MANILA, Philippines – Residents of Davao City had already witnessed rampant bloodshed even before Mayor Sebastian “Baste” Duterte, son of the former president, declared on March 22, his war against illegal drugs. His new declaration could make the violence even worse. 

There have been at least 97 drug-related killings in Davao City between July 1, 2022 and March 15, 2024, according to monitoring conducted by the Dahas Project of the University of the Philippines’ Third World Studies Center. This means that at least one person was killed a week since Baste Duterte took office.

Out of this number, 96 were killed by state agents – from the Philippine National Police or the Philippine Drug Enforcement Agency. One was killed by an unidentified assailant.

Dahas Project is the only remaining effort to methodologically count the drug-related killings across the Philippines that continued from Duterte to President Ferdinand Marcos Jr.

The latest death toll in Davao City accounts for at least 16% of the 582 drug-related killings recorded under the current Marcos administration as of March 15.

In a report released to mark the first year of the Marcos administration, the team noted the “sudden emergence of Davao del Sur as the top hotspot” for drug-related killings. The primary victims are “low-level drug peddlers” and mostly concentrated in Davao City.

During Baste’s first 12 months in office, at least 53 people were already killed in Davao City alone – almost 15% of the total 342 drug-related killings during the first year of the Marcos administration.

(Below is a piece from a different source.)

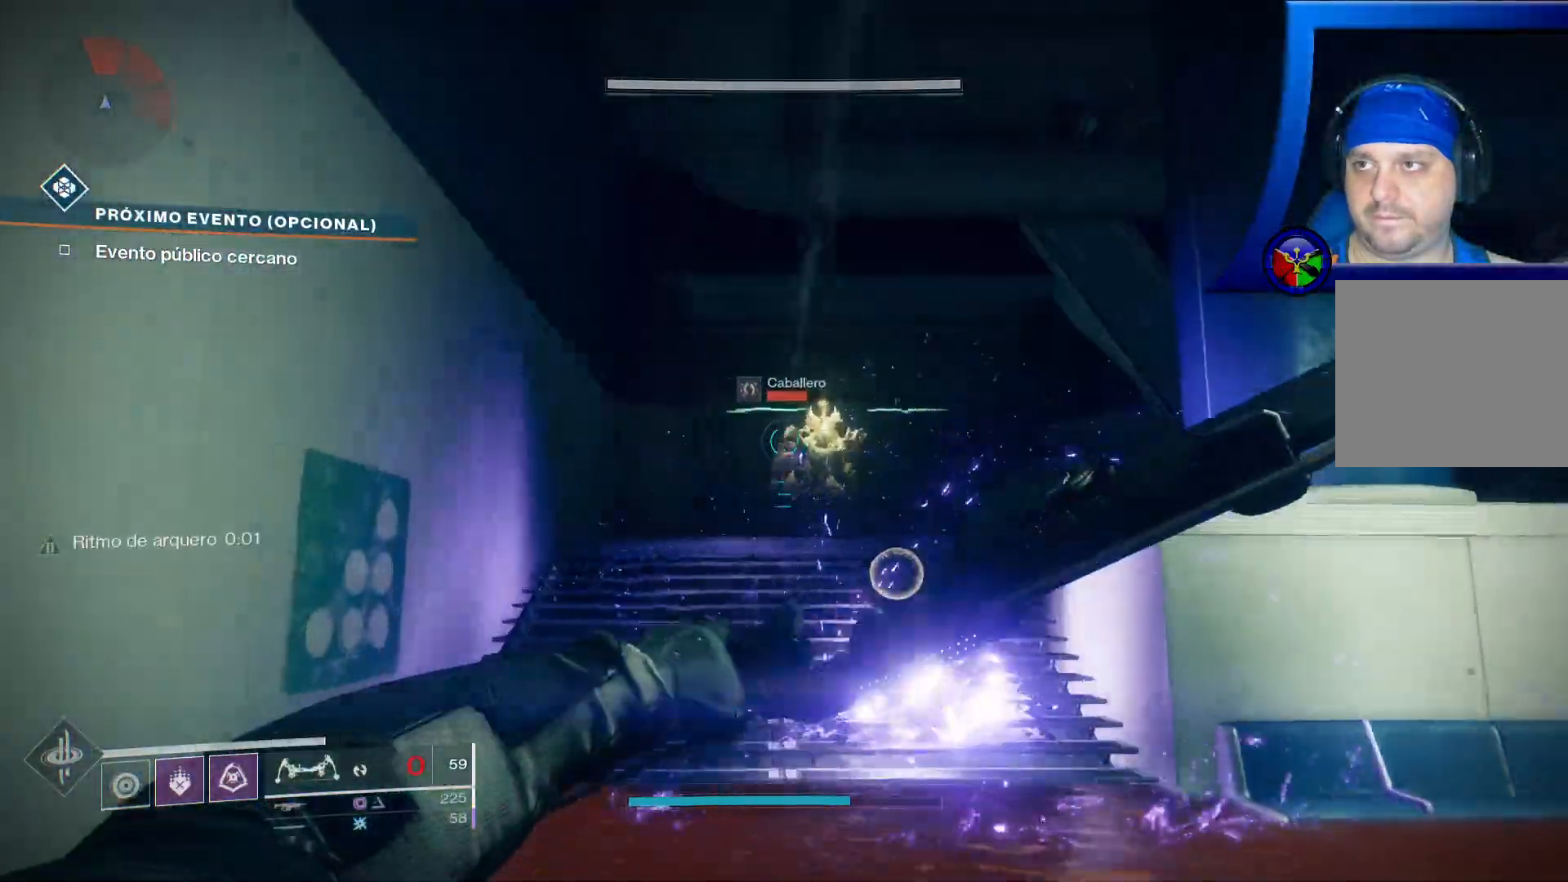
{"buttons": ["R2"], "left_stick": "up", "right_stick": "up-right", "events": [[50, "R2", "down"]]}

The younger Duterte on March 22 echoed the messaging of his father, warning alleged drug personalities to leave before he gets to them.

“So this will be your chance to get out of this city. If not, sorry, I’m already telling you right now, get out of here [and] if you’re not going to stop, I’ll kill you,” he said in Bisaya during the ceremony welcoming new Davao City police chief Richard Bad-ang.

Between then and Monday, March 25, the Facebook page of Davao City already posted about two individuals killed in police anti-illegal drug operations. This could just be the beginning of rampant violence, according to Human Rights Watch (HRW) senior researcher Carlos Conde.

“With Mayor Duterte’s declaration of war against drugs in his city, we fear the violence will worsen and the impunity will persist,” he told Rappler on Monday.

“We also cannot expect accountability for the killings, what with the Duterte family’s tight grip on the city,” Conde added.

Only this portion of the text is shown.